(Your instructions):
Word for word, please copy the line containing "stim3=10: 2 -> 1" and all lines after it in the entries below, and only those, leaving every picture out.

[Content revision data]
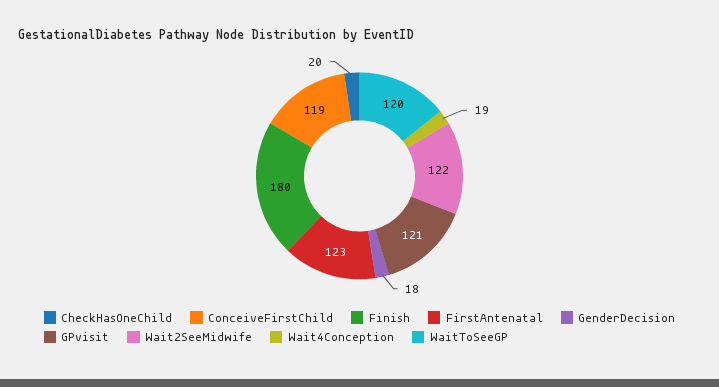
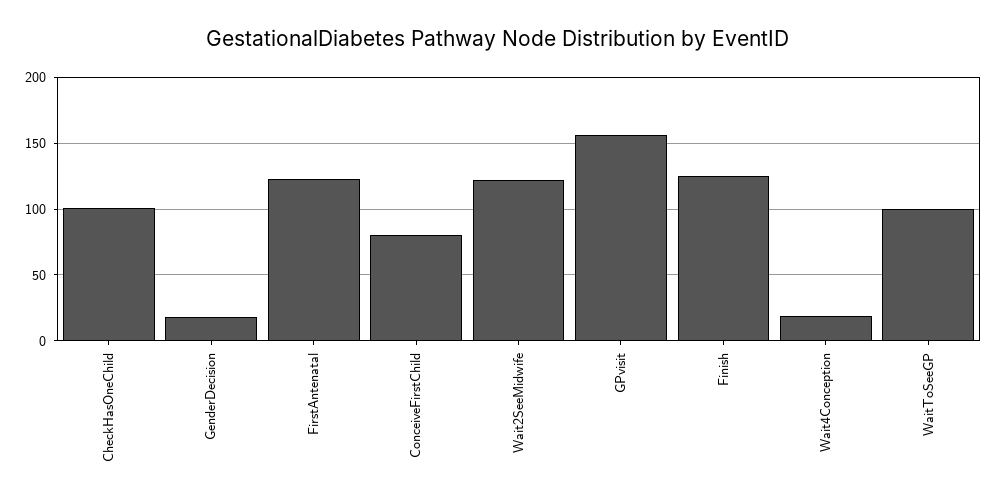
CheckHasOneChild: 20 -> 100
ConceiveFirstChild: 119 -> 80
Finish: 180 -> 125
GPvisit: 121 -> 155
WaitToSeeGP: 120 -> 100

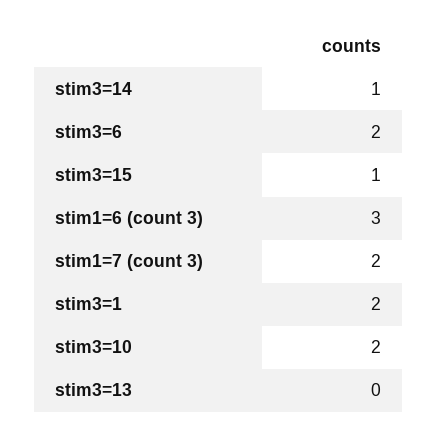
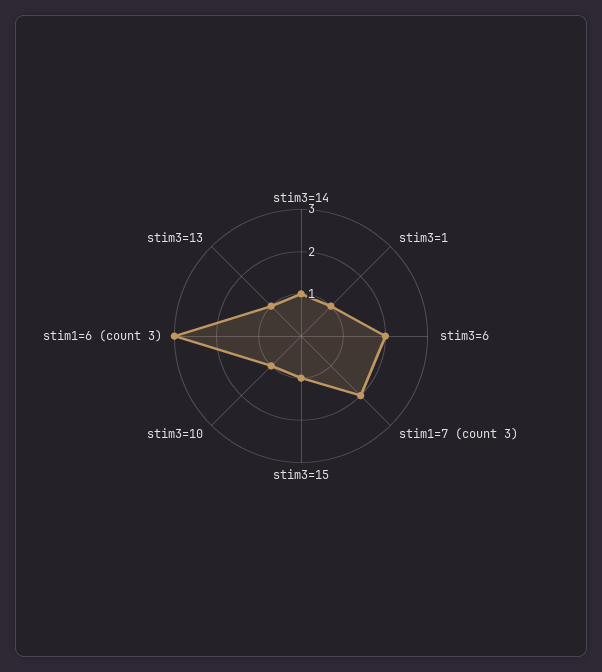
stim3=1: 2 -> 1
stim3=10: 2 -> 1
stim3=13: 0 -> 1

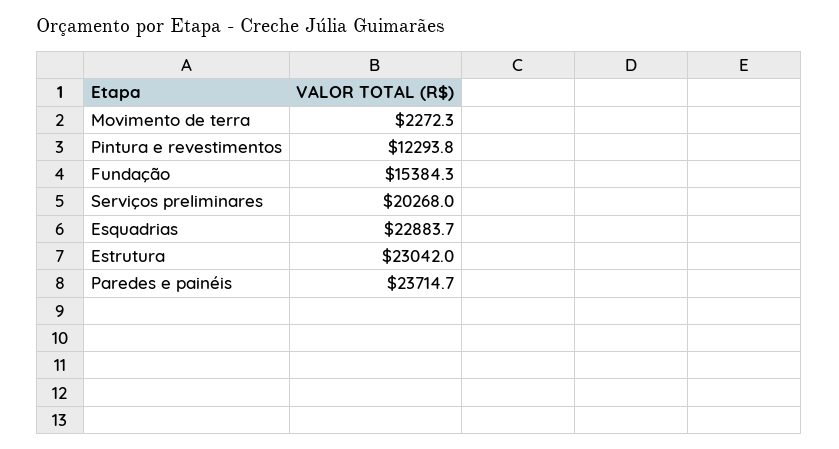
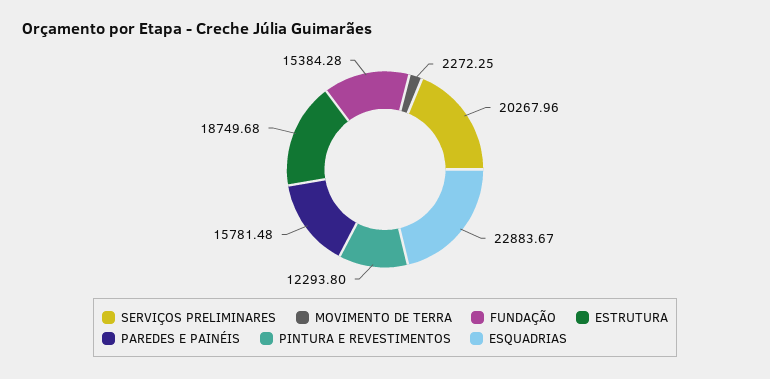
Estrutura: 23042 -> 18749.68
Paredes e painéis: 23714.7 -> 15781.48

(Response for this exercise):
stim3=10: 2 -> 1
stim3=13: 0 -> 1

Estrutura: 23042 -> 18749.68
Paredes e painéis: 23714.7 -> 15781.48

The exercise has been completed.